START Input data
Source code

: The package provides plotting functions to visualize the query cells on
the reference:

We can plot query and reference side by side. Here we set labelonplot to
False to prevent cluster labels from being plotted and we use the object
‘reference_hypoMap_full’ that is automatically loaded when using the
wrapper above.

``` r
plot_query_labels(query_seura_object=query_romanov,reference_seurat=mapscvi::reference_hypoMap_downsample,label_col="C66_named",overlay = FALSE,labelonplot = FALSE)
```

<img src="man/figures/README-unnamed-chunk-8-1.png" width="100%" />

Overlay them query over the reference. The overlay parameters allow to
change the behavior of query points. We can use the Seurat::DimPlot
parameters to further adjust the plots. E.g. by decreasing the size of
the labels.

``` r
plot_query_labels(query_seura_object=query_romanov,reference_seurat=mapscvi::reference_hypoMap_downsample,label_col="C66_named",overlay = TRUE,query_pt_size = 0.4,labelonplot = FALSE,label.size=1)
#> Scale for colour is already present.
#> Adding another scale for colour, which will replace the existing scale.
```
END Input data
START Input data
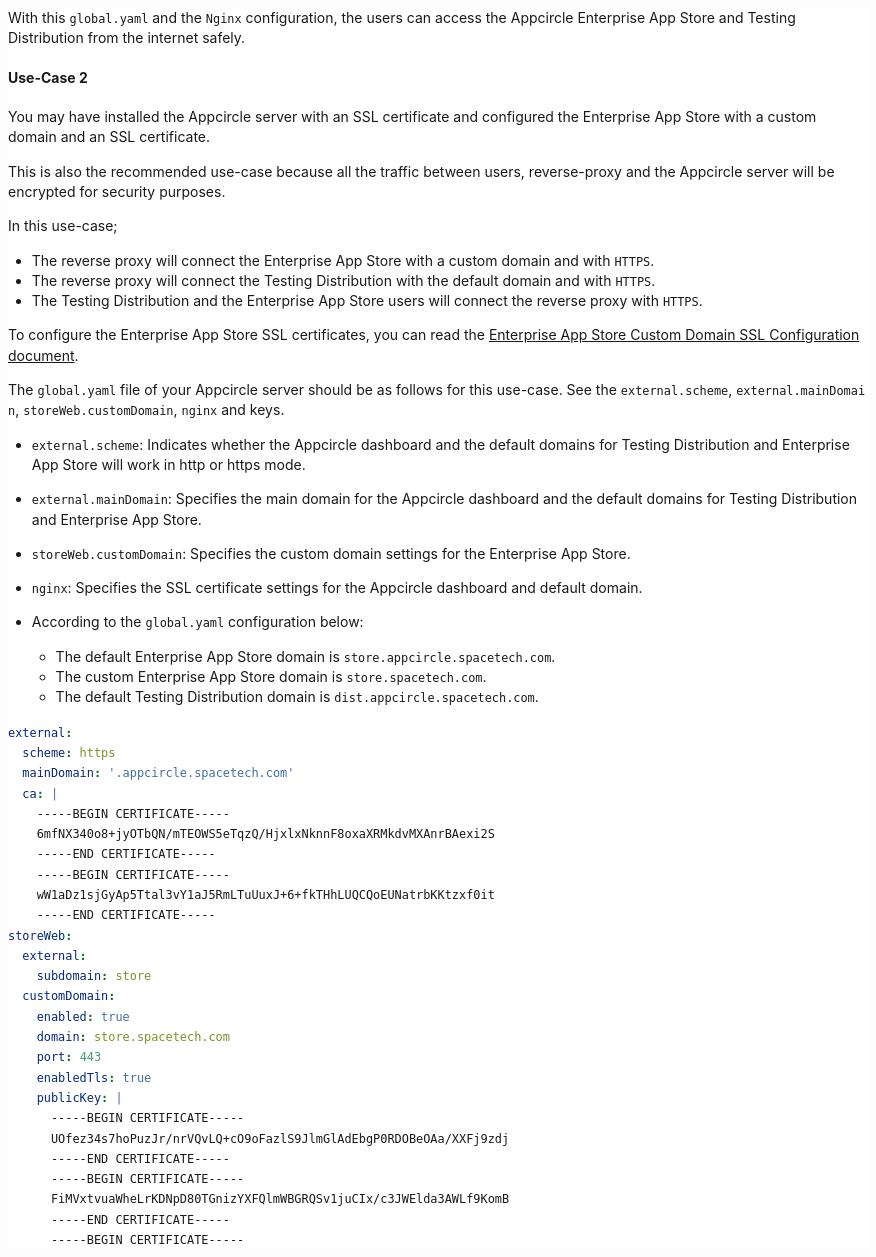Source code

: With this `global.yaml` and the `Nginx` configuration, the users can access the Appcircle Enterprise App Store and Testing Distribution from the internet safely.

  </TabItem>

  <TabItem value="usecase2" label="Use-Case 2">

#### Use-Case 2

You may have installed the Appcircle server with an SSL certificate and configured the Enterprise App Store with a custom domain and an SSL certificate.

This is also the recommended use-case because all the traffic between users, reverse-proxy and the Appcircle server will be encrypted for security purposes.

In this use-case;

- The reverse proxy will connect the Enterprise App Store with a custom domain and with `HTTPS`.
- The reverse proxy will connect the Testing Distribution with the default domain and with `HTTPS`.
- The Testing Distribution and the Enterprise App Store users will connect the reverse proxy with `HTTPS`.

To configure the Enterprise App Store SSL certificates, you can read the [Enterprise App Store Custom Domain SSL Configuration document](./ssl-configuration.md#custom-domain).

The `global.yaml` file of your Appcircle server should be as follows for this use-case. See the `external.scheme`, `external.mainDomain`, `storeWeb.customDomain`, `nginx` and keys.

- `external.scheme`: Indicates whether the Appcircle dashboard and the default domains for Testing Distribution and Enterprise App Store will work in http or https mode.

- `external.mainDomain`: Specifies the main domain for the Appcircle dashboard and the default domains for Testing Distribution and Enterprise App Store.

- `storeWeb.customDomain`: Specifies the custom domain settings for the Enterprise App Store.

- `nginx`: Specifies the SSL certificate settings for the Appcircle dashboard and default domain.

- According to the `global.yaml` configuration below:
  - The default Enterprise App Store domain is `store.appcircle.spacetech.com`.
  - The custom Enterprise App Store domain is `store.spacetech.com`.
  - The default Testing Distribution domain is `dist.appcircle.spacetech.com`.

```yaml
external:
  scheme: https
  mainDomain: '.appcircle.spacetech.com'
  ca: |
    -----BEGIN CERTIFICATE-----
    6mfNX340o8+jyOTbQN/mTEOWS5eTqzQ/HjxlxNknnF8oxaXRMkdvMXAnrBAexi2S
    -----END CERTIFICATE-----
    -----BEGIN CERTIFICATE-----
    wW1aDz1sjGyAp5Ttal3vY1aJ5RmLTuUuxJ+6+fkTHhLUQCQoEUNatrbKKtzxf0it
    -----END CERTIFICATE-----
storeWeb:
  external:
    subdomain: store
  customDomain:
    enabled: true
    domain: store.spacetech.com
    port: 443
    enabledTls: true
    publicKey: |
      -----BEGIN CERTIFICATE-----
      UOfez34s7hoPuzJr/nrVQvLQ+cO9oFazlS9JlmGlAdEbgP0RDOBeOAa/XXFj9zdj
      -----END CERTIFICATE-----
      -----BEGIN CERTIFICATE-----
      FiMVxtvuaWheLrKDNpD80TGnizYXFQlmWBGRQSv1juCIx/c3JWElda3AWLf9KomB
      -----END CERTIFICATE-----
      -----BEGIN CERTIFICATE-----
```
END Input data
What to work on ▸
Everything from the line with "- The reverse proxy will connect the Enterprise" through the line with "or https mode." should be written out exactly as it appears above, end lines included, and nothing outside that range.

Output for this task ▸
- The reverse proxy will connect the Enterprise App Store with a custom domain and with `HTTPS`.
- The reverse proxy will connect the Testing Distribution with the default domain and with `HTTPS`.
- The Testing Distribution and the Enterprise App Store users will connect the reverse proxy with `HTTPS`.

To configure the Enterprise App Store SSL certificates, you can read the [Enterprise App Store Custom Domain SSL Configuration document](./ssl-configuration.md#custom-domain).

The `global.yaml` file of your Appcircle server should be as follows for this use-case. See the `external.scheme`, `external.mainDomain`, `storeWeb.customDomain`, `nginx` and keys.

- `external.scheme`: Indicates whether the Appcircle dashboard and the default domains for Testing Distribution and Enterprise App Store will work in http or https mode.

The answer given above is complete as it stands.